Minimum possible sum of squares of two numbers with sum $k$?

Question

If the sum of two numbers is k. Find the minimum value of the sum of their squares.

This is my calculations so far.

a + b = k                <-- google says that I should put x + y = k rather than a + b = k
a² + b² = y                  (but I don't know why should I do that)
(k - b)² + b² = y
k² - 2kb + 2b² = y       <-- now I'm stuck here. I don't know which differentiation variable to take. If it is 'b' then why?

So here I am. Kindly show me how to solve the problem and where did I go wrong in my computations :P

Answer 1

Very simple approach:

You know $a + b = k$. So $$(a+b)^2 = a^2 + 2ab + b^2 = k^2.$$ If you could somehow remove the $2ab$ term, then you'd have the desired sum of squares. Well, you also know that $$(a-b)^2 = a^2 - 2ab + b^2,$$ so if you add the two together, you'd get

$$(a+b)^2 + (a-b)^2 = 2a^2 + 2b^2 = k^2 + (a-b)^2.$$

Therefore, $$a^2 + b^2 = \frac{k^2 + (a-b)^2}{2}.$$

Now, $k$ is a constant, and $(a-b)^2$, being the square of a real number, is never negative, so the right hand side is minimized when you can make $a-b = 0$, and the minimum value attained is $k^2/2$.

Answer 2

Hint: $x^2+y^2 \ge \dfrac{(x+y)^2}{2}$.

Answer 3

I focus on a calculus method given your tags on the question. We are given $a + b = k$. The sum of their squares is given by $a^2 + b^2$. Since $a + b = k$, we hat that $k - b = a$, hence $$g(b) = a^2 + b^2 = (k-b)^2 + b^2 = k^2-2kb+b^2+b^2 = k^2 - 2kb + 2b^2\text{.}$$ $k$ is a fixed value that is known, so $b$ is the only unknown in the expression above. Differentiating the above expression with respect to $b$ and setting that equal to $0$, we obtain $$g^{\prime}(b) = -2k + 4b = 0$$ or $$4b = 2k \implies b = \dfrac{2}{4}k = \dfrac{k}{2} \text{.}$$ Since $b = \dfrac{k}{2}$ and $a + b = k$, it follows that $$a = k - b = k - \dfrac{k}{2} = \dfrac{k}{2}\text{.}$$ Hence from setting the derivative equal to $0$, we obtain $a = b = \dfrac{k}{2}$.
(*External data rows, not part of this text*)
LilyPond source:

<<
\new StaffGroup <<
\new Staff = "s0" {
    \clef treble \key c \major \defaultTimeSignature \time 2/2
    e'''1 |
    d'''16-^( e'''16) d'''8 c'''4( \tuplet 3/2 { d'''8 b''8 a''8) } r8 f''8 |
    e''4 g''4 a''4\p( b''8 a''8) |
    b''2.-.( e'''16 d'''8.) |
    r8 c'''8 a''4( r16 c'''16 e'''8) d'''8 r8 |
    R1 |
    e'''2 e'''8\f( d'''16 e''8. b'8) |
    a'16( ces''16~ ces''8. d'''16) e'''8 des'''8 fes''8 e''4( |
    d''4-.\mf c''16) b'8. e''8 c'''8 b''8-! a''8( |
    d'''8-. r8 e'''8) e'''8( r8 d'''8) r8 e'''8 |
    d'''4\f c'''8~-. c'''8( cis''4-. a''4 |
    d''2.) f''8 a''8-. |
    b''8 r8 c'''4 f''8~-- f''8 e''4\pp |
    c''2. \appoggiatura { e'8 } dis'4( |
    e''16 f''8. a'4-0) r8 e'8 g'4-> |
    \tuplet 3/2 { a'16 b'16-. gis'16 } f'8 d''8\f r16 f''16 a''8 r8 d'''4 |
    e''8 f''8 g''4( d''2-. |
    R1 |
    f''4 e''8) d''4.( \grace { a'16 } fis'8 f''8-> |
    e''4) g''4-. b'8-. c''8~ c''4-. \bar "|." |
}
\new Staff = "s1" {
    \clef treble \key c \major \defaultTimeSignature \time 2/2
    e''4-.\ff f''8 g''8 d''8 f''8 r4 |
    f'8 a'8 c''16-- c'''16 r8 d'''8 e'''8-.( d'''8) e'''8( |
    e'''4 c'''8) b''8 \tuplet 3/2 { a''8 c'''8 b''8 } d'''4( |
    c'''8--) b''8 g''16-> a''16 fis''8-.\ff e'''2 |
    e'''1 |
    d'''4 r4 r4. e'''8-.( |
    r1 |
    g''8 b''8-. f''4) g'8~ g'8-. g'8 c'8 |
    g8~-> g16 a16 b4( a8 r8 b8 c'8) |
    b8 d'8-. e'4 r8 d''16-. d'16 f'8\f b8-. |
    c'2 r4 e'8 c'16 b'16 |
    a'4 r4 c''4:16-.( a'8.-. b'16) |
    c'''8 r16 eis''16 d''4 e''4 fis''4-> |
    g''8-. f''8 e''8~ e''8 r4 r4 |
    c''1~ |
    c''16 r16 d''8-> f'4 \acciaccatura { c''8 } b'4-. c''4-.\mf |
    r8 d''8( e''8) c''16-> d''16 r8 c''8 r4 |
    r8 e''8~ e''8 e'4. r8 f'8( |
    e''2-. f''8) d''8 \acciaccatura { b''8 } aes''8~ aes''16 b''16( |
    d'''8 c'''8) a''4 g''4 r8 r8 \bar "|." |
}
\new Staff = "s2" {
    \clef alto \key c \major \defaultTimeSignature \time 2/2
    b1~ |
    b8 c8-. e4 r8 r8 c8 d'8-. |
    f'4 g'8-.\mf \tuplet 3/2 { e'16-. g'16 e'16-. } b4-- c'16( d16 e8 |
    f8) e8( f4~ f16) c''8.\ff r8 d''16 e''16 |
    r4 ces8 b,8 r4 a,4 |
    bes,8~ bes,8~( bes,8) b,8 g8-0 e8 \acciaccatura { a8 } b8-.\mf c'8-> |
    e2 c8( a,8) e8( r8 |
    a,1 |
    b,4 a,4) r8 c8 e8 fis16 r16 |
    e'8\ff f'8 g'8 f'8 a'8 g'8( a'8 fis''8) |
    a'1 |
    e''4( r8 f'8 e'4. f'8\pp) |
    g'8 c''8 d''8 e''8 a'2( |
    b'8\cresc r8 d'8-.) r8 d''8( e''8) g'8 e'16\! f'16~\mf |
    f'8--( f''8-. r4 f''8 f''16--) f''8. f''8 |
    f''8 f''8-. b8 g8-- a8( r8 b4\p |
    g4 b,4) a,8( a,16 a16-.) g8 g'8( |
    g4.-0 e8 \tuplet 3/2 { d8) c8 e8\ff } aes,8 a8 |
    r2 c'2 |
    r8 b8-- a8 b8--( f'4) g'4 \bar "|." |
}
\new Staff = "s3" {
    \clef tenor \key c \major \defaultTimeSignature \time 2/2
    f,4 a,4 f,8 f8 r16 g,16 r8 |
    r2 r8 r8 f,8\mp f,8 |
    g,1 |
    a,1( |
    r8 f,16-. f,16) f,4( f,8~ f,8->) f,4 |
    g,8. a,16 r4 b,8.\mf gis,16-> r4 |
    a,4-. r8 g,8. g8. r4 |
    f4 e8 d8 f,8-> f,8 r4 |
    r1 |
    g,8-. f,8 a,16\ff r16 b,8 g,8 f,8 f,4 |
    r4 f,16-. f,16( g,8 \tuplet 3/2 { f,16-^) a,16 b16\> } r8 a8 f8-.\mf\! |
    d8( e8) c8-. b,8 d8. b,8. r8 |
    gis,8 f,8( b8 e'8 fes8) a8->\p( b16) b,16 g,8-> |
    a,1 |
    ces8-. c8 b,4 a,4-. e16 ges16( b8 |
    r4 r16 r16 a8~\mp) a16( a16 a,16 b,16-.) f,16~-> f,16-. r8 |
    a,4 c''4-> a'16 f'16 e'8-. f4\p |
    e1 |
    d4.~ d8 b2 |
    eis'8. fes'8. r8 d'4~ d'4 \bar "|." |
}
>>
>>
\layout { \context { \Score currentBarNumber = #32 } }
Next, we must demonstrate that this solution is a minimum. We have $$g^{\prime\prime}(b) = 4 > 0$$ for any $b$, hence by the second derivative test, the solution $a = b = \dfrac{k}{2}$ must be a minimum.

Thus, the desired sum of squares is given by $$a^2 + b^2 = \left(\dfrac{k}{2}\right)^2 + \left(\dfrac{k}{2}\right)^2 = 2 \cdot \dfrac{k^2}{4} = \dfrac{k^2}{2}\text{.}$$

Answer 4

Let $k = x + y$. This implies that $y = k - x$. The sum of their squares is $x^2 + y^2$, which can be written as $x^2 + (k - x)^2$. Since we are trying to to find the minimum value of this expression for all $x$, we must first determine for what $x$ values this expression's derivative (w.r.t. $x$) changes from negative to positive.

Set this expression equal to $f(x)$ and find $f'(x)$ and $f''(x)$:

$f(x) = x^2 + (k-x)^2$

$f'(x) = 2x - 2(k - x)$.

$f''(x) = 4$

To determine when $f'(x)$ changes from negative to positive on a quadratic (or any "non-linear" function), test for the condition $f'(x) = 0 \land f''(x) > 0$.

$f'(x) = 0 \equiv 0 = 2x - 2(k - x)$; $0 = 2x - 2k + 2x$; $2k = 4x$; $x = \frac{k}{2}$.

$f''(x) > 0 \equiv 4 > 0$, which is true regardless of the value of $x$.

Therefore, $f(x)$ has a relative minimum at $x = \frac{k}{2}$.

To find the global minimum, find the minimum value of the relative minimums of $f$ and $f$ evaluated at it's given bounds (if they are given). Since bounds are not given, test if $f(x)$ as $x \to \infty$ or $x \to - \infty$ are less than the candidate $\frac{k}{2}$. $f(x)$ is merely a sum of two squares, thus the limit must approach $\infty$. Therefore, as the only possible case, $\frac{k}{2}$ is the global minimum value of $x^2 + y^2$ given two numbers $x$, $y$ s.t. $x + y = k$.